Les fuites sur le TTIP pourraient bénéficier au traité

Alberto Alemanno [YouTube]

Suite à la publication des fuites du TTIP, l’opposition semble gagner du terrain. Cette perception pourrait cependant être fausse, selon le spécialiste Alberto Alemanno. Un article de ClassEURACTIV.

Alberto Alemanno est professeur de droit européen, titulaire de la Chaire Jean Monnet et directeur scientifique du centre de droit européen mise en place par HEC Paris et la faculté de droit de l’université de New York.

Les fuites de documents du TTIP marquent-elles la fin du partenariat transatlantique de commerce et d’investissement ?

Il n’y a rien de neuf dans ces fuites. Elles sont utilisées contre l’UE, mais il s’agit en réalité d’une aubaine. Je pense que la position de négociation européenne en sort renforcée, grâce au choix de transparence fait par la Commission, qui a rendu publique sa position sur tous les chapitres de négociation.

Les fuites indiquent que l’UE résiste aux exigences des États-Unis, qui tentent parfois l’intimidation.

Cela signifie-t-il que la Commission est faible ?

Je ne pense pas. Regardez les réactions aux fuites sur les négociations : le camp le plus irrité était le département d’État américain, peut-être parce qu’ils se rendent compte qu’ils n’ont pas fait les bons choix en matière de transparence.

>> Lire :  Timmermans défend la transparence de l’UE après les fuites du TTIP

Pas d’interruption des négociations, donc ?

Les négociations se poursuivent et les fuites n’ont pas changé les conditions ou le calendrier. Les réunions thématiques entre les deux parties, organisées entre les cycles de négociation officiels, continuent. J’ai récemment assisté à une de ces réunions, qui se penchait sur mon domaine de responsabilité, la coopération réglementaire.

Celle qui pourrait ouvrir la voie à un affaiblissement des normes et à l’abandon du principe de précaution, surtout dans le secteur agroalimentaire ?

Cette perception est complètement fausse. L’UE et les États-Unis prennent tous deux des décisions fondées sur le principe de précaution, étant donné que les prises de décision sont principalement basées sur le consensus entre parties prenantes et citoyens.

Certaines normes sont plus protectrices aux États-Unis qu’en Europe. C’est notamment le cas de l’utilisation d’antibiotiques vétérinaires. Il existe pourtant déjà un traité d’équivalence entre les productions européenne et américaine qui permet de passer outre cette différence.

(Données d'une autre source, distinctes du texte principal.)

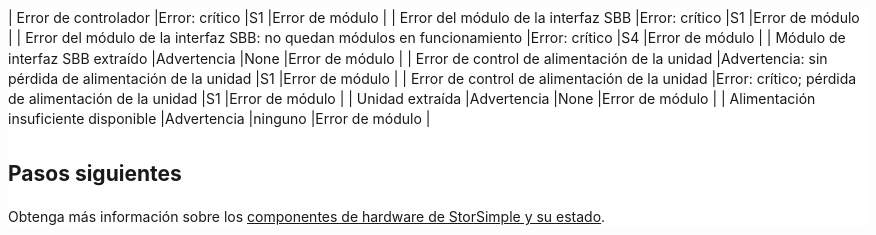| Error de controlador |Error: crítico |S1 |Error de módulo |
| Error del módulo de la interfaz SBB |Error: crítico |S1 |Error de módulo |
| Error del módulo de la interfaz SBB: no quedan módulos en funcionamiento |Error: crítico |S4 |Error de módulo |
| Módulo de interfaz SBB extraído |Advertencia |None |Error de módulo |
| Error de control de alimentación de la unidad |Advertencia: sin pérdida de alimentación de la unidad |S1 |Error de módulo |
| Error de control de alimentación de la unidad |Error: crítico; pérdida de alimentación de la unidad |S1 |Error de módulo |
| Unidad extraída |Advertencia |None |Error de módulo |
| Alimentación insuficiente disponible |Advertencia |ninguno |Error de módulo |

## <a name="next-steps"></a>Pasos siguientes
Obtenga más información sobre los [componentes de hardware de StorSimple y su estado](storsimple-8000-monitor-hardware-status.md).

[1]: ./media/storsimple-monitoring-indicators/storsimple-monitoring-indicators-IMAGE01.png
[2]: ./media/storsimple-monitoring-indicators/storsimple-monitoring-indicators-IMAGE02.png
[3]: ./media/storsimple-monitoring-indicators/storsimple-monitoring-indicators-IMAGE03.png
[4]: ./media/storsimple-monitoring-indicators/storsimple-monitoring-indicators-IMAGE04.png
[5]: ./media/storsimple-monitoring-indicators/storsimple-monitoring-indicators-IMAGE05.png
[6]: ./media/storsimple-monitoring-indicators/storsimple-monitoring-indicators-IMAGE06.png


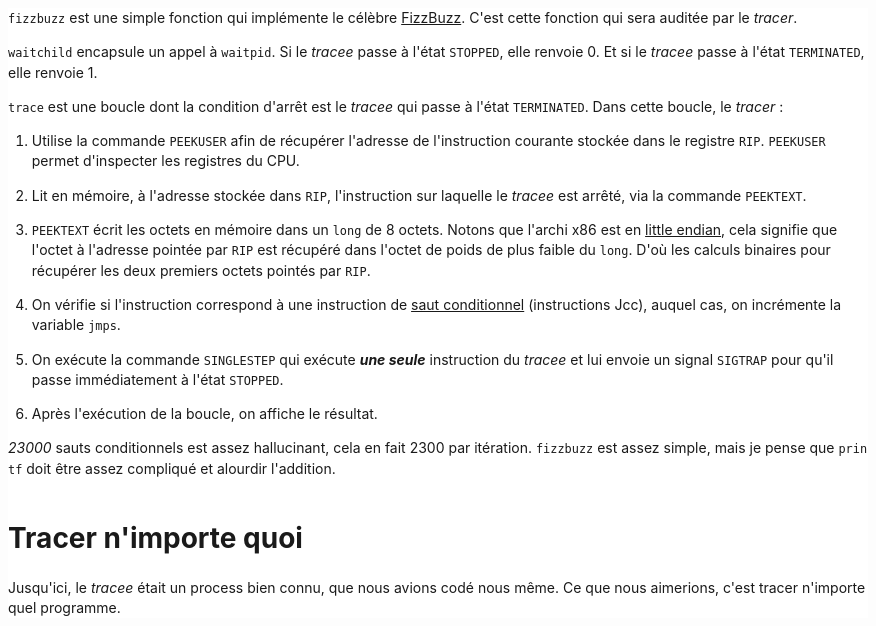 <code>fizzbuzz</code> est une simple fonction qui implémente le célèbre <a href="https://en.wikipedia.org/wiki/Fizz_buzz">FizzBuzz</a>. C'est cette fonction qui sera auditée par le <em>tracer</em>.

<code>waitchild</code> encapsule un appel à <code>waitpid</code>. Si le <em>tracee</em> passe à l'état <code>STOPPED</code>, elle renvoie 0. Et si le <em>tracee</em> passe à l'état <code>TERMINATED</code>, elle renvoie 1.

<code>trace</code> est une boucle dont la condition d'arrêt est le <em>tracee</em> qui passe à l'état <code>TERMINATED</code>. Dans cette boucle, le <em>tracer</em> :

<ol>
<li>Utilise la commande <code>PEEKUSER</code> afin de récupérer l'adresse de l'instruction courante stockée dans le registre <code>RIP</code>. <code>PEEKUSER</code> permet d'inspecter les registres du CPU.

</li>
<li>

Lit en mémoire, à l'adresse stockée dans <code>RIP</code>, l'instruction sur laquelle le <em>tracee</em> est arrêté, via la commande <code>PEEKTEXT</code>.

</li>
<li>

<code>PEEKTEXT</code> écrit les octets en mémoire dans un <code>long</code> de 8 octets. Notons que l'archi x86 est en <a href="https://en.wikipedia.org/wiki/Endianness">little endian</a>, cela signifie que l'octet à l'adresse pointée par <code>RIP</code> est récupéré dans l'octet de poids de plus faible du <code>long</code>. D'où les calculs binaires pour récupérer les deux premiers octets pointés par <code>RIP</code>.

</li>
<li>

On vérifie si l'instruction correspond à une instruction de <a href="https://en.wikipedia.org/wiki/X86_instruction_listings#Original_8086.2F8088_instructions">saut conditionnel</a> (instructions Jcc), auquel cas, on incrémente la variable <code>jmps</code>.

</li>
<li>

On exécute la commande <code>SINGLESTEP</code> qui exécute <strong><em>une seule</em></strong> instruction du <em>tracee</em> et lui envoie un signal <code>SIGTRAP</code> pour qu'il passe immédiatement à l'état <code>STOPPED</code>.

</li>
<li>

Après l'exécution de la boucle, on affiche le résultat.

</li>
</ol>

<em>23000</em> sauts conditionnels est assez hallucinant, cela en fait 2300 par itération. <code>fizzbuzz</code> est assez simple, mais je pense que <code>printf</code> doit être assez compliqué et alourdir l'addition.

<h1>Tracer n'importe quoi</h1>

Jusqu'ici, le <em>tracee</em> était un process bien connu, que nous avions codé nous même. Ce que nous aimerions, c'est tracer n'importe quel programme.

Qu’en est-il des viandes aux hormones ?

Les États-Unis ont un quota d’exportations de bœuf sans hormones vers l’UE. Ce quota est le résultat d’une controverse sans fin qui a débuté dans les années 1990 au niveau de l’OMC, et il est si élevé que les Américains ne l’atteignent pas.

Parce qu’ils ne produisent pas assez de bœuf sans hormones…

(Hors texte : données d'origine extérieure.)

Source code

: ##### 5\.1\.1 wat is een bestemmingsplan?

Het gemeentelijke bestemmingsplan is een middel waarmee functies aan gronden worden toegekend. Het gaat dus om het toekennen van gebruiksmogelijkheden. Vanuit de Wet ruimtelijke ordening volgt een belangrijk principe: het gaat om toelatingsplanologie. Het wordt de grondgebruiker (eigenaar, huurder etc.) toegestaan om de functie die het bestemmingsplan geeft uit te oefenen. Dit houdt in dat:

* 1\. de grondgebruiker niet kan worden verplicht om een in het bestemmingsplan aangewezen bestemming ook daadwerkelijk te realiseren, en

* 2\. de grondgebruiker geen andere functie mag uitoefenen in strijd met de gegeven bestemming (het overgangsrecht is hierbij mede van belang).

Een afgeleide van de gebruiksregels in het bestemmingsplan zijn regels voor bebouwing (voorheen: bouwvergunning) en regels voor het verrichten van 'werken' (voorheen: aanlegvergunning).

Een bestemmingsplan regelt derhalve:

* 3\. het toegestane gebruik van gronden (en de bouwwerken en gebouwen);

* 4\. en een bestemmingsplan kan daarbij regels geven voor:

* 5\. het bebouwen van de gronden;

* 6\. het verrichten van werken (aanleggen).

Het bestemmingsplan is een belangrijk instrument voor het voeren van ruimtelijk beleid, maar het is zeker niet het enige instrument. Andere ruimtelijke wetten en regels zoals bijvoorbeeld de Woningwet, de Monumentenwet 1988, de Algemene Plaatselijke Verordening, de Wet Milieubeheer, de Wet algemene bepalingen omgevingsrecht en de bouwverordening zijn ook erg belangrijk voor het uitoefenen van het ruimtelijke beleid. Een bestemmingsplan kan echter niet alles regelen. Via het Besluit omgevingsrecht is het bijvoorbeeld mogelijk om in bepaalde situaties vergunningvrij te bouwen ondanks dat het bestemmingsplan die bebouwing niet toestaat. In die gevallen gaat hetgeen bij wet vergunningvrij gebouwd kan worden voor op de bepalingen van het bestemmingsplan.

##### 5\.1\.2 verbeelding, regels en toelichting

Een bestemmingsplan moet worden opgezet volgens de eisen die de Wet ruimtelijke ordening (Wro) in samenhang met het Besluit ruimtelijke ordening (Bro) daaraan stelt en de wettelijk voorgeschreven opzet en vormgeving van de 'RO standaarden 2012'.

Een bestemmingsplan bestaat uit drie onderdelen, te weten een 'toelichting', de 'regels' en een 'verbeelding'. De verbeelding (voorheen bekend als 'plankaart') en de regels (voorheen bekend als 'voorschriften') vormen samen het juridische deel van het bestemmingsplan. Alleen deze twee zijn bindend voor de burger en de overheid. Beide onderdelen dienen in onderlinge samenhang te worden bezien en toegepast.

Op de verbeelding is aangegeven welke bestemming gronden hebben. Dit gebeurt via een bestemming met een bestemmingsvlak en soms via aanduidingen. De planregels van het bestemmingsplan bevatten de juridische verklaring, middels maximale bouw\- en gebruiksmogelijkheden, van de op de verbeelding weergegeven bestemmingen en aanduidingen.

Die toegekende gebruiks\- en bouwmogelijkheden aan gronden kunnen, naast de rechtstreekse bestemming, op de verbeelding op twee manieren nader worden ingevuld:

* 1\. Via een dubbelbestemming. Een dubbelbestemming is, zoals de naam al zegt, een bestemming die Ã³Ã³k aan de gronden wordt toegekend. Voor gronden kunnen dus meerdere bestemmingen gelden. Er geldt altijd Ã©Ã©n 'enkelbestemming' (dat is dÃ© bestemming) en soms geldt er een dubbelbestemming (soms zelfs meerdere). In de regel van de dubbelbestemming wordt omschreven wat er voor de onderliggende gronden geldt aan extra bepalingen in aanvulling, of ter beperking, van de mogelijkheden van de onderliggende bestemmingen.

Oui, mais la demande nationale augmente, parce que les consommateurs américains en veulent également.

Le ministre des Finances français estime que l’Italie ne devrait pas non plus faire trop de concessions au TTIP. Qu’en pensez-vous ?

En Italie, nous devrions être un peu plus rigoureux et mieux analyser les nombreuses études qui montrent que nous bénéficierions de l’accord. Le débat actuel est fondé sur des arguments complètement biaisés, les autorités italiennes devraient s’occuper de ce déséquilibre de l’information.